Increased power density is a continuing goal of modern power supply design. High power density is particularly crucial in applications wherein the allocated space for the power supply relative to the power output is restricted. In addition to being highly compact, the power supply must also be efficient to limit heat-creating power dissipation.
In low to medium level power applications (e.g., 50 to 800 watts), a forward converter topology is widely used. A DC/DC forward converter generally includes an isolation transformer, a switch on a primary side of the transformer, and a rectifier and output filter on a secondary side of the transformer. The switch, coupled in series with a primary winding of the transformer, converts an input DC voltage into an AC voltage. The transformer then transforms the AC voltage to another value and the rectifier generates therefrom a desired DC voltage that is filtered by the output filter at an output of the forward converter.
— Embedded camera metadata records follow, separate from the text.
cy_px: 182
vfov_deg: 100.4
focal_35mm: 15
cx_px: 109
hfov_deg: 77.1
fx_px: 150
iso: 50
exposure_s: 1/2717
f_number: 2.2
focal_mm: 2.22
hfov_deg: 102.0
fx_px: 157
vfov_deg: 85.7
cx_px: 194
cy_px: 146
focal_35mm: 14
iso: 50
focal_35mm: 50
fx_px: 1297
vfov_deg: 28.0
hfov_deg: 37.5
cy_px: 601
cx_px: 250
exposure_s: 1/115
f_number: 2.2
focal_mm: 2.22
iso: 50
A conventional forward converter topology contains a single switch, typically a semiconductor device, sized to withstand the input voltage. Many applications, however, require input voltages that may be too high for commonly available semiconductor devices. A two-switch forward converter, therefore, has been designed to accommodate semiconductor devices rated for approximately the input voltage. The addition of a second switch on the primary side of the transformer allows a reset voltage of the transformer and the input voltage to be divided between the two switches, thus reducing voltage stresses on each switch.
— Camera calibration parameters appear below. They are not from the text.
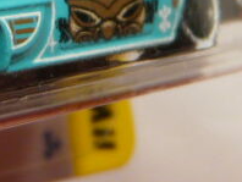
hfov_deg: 6.5
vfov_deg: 4.9
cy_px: -79
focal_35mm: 300
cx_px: -86
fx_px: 2100
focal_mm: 10.2
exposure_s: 1/50
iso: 100
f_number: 3.2
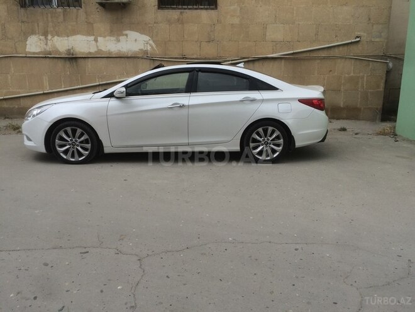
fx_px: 348
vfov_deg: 48.2
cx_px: 208
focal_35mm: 29
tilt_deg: -12.5
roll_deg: +0.1
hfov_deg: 61.7
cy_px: 156
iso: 32
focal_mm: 4.15
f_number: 2.2
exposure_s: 1/760
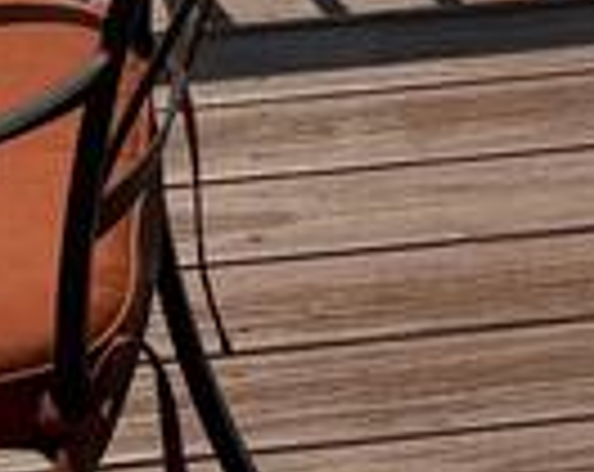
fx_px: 3192
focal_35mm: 182
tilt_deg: -11.7
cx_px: 981
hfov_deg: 10.2
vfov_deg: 7.4
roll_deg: -1.1
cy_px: -1002
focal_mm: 6.76
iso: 80
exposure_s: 1/10417
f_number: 1.78
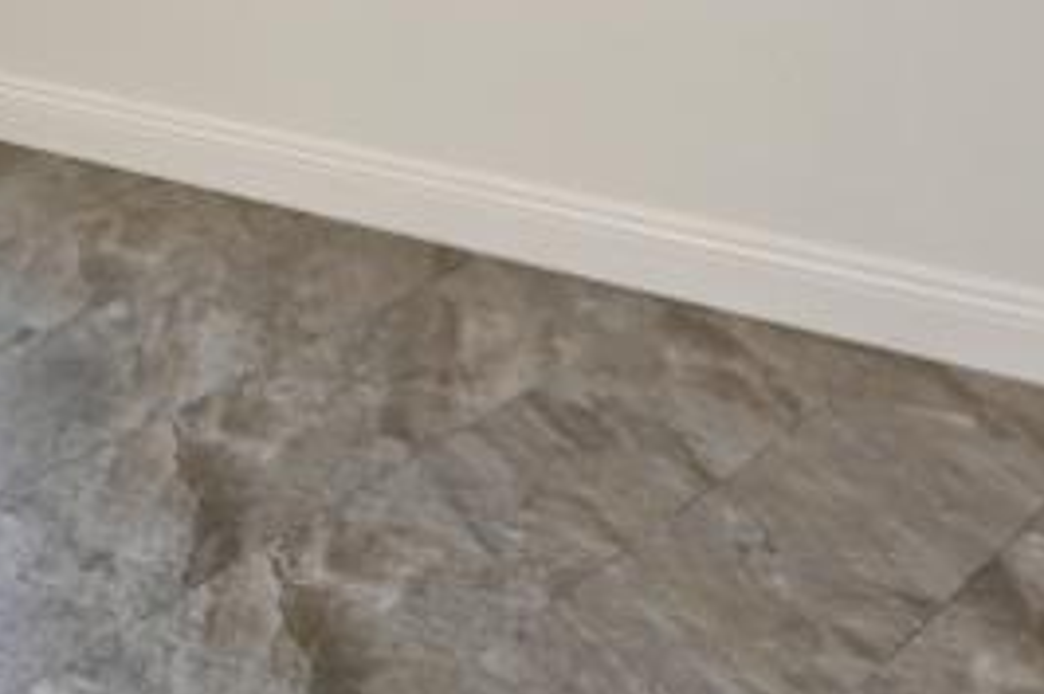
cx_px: -746
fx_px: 2289
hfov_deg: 20.0
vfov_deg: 15.6
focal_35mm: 79
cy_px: -408
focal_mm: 14
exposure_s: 1/60
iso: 250
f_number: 4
A practical concern regarding forward converters is that a magnetizing current of the transformer must be taken into consideration in the design of the converter. Otherwise, the magnetic energy stored in a core of the transformer by the magnetizing current may cause a failure in the converter. To facilitate the recovery of magnetizing energy from the transformer core to the input, the two-switch forward converter incorporates first and second diodes, each coupled between a rail of the input and the primary winding. During an off state of the switches, magnetizing energy flows from the transformer core to the input via the first and second diodes, allowing the transformer core to reset.
One inherent problem with the two-switch topology is that the reset voltage of the transformer is equal to the input voltage, thereby limiting a maximum duty cycle of the switches to 0.5. By operating the switches at the 0.5 duty cycle, however, the selection criteria for the switches and the turns ratio of the transformer are limited. Obviously, these aforementioned limitations detract from the use of forward converters and raise the costs associated therewith.
Accordingly, what is needed in the art is a system and method for resetting the transformer while, at the same time, maximizing the design flexibility and increasing the efficiency of the power converter.